La Ciudad de México, en su inmensidad, tiene dos avenidas muy importantes: avenida Masaryk, que es la más cara y exclusiva de América Latina, y avenida Insurgentes, una de las más largas del mundo. Esta ciudad titánica en su inmensidad es también la ciudad que nos acerca a la realidad del mundo en cada acera. La violencia no tiene territorios, se apropia de calles y avenidas, ignora su importancia o su tamaño y simplemente actúa y oprime algunas veces cobijada por la impunidad.

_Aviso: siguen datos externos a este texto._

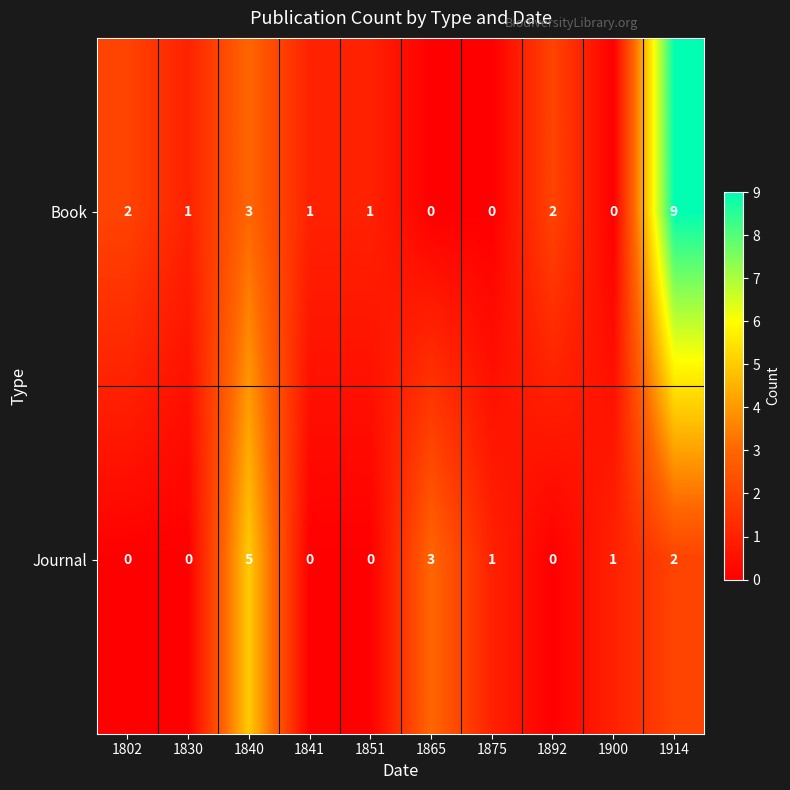

What is the difference between the second highest and minimum values in the Journal series?

3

La gentrificación y estos fenómenos de desplazamiento traen consigo muchos más parámetros que exclusividad en la vivienda y el comercio, también traían consigo, por lo menos en el imaginario, seguridad. Podríamos leer esas dos palabras como justificación de los altos costos de habitar esa zona: seguridad y exclusividad. La realidad es otra. La realidad es que la violencia no segrega entre clases sociales, si acaso las matiza. La violencia, sobre todo de género, nos tiene caladas hasta los huesos.

Hace apenas unos días, y se me corta la voz al recordarlo, una mujer, más allá de su fama o sus logros para reconocerla, fue asesinada en la mesa de un restaurante en manos de quien era su marido. El asesinato ocurrió justamente al lado de avenida Insurgentes, en un restaurante.

Los feminicidios no suceden sólo en las cloacas ni en los escenarios armados que televisan para tener rating en vez de ejercer justicia. Los feminicidios suceden en cualquier lugar y a cualquier hora. Los asesinos son maridos y amantes, parejas. Por eso alguna vez les mal llamaron crímenes pasionales, porque justificaron durante años la violencia en nombre de la pasión, pero la realidad de la violencia es otra. Los agresores matan por el odio e impunidad. Cuántos casos hay archivados sobre los cientos y cientos de feminicidios reportados en las últimas décadas. Cuántos asesinos sueltos.

Cristina Rivera Garza escribe en El invencible verano de Liliana cómo la justicia en este país es inexistente para las víctimas, y confiesa la frustración y el peligro de vivir con la impunidad de los asesinos que andan sueltos por la indiferencia de las autoridades.

El caso de la cantante Yrma Lydya Gamboa, la mujer asesinada en el restaurante Suntory hace unas noches, es de profunda indignación y tristeza, porque las mujeres asesinadas no son un número ni una estadística, son personas que les arrebataron la vida por el simple hecho de ser mujeres en manos de un feminicida.

Cuántas mujeres asesinadas, cuántas marchas, cuántos monumentos bastan para cambiar esta realidad.

Los ciudadanos debemos entender el problema. Encararlo como se encara una enfermedad, un cáncer. La violencia de género no son hechos aislados, no pertenecen a un solo estrato social ni a la política. La violencia debemos nombrarla y señalarla, detenerla.

Abrir los ojos y entender que 90% de las violaciones contra niñas en México sucede en el entorno familiar. Hemos normalizado la violencia hasta el punto de que nos ha costado la vida.

Lo normal es que no exista la violencia, no ignorarla ni “entenderla” ni justificarla. Por eso es tan importante nombrar las cosas como son. Por eso es indignante cuando la jefa de Gobierno, Claudia Sheinbaum Pardo, señala que la Ciudad de México es una de las ciudades más seguras del mundo, cuando no lo es, porque si lo fuera, Yrma Lydya Gamboa y miles de mujeres más no habrían muerto en las manos de un feminicida.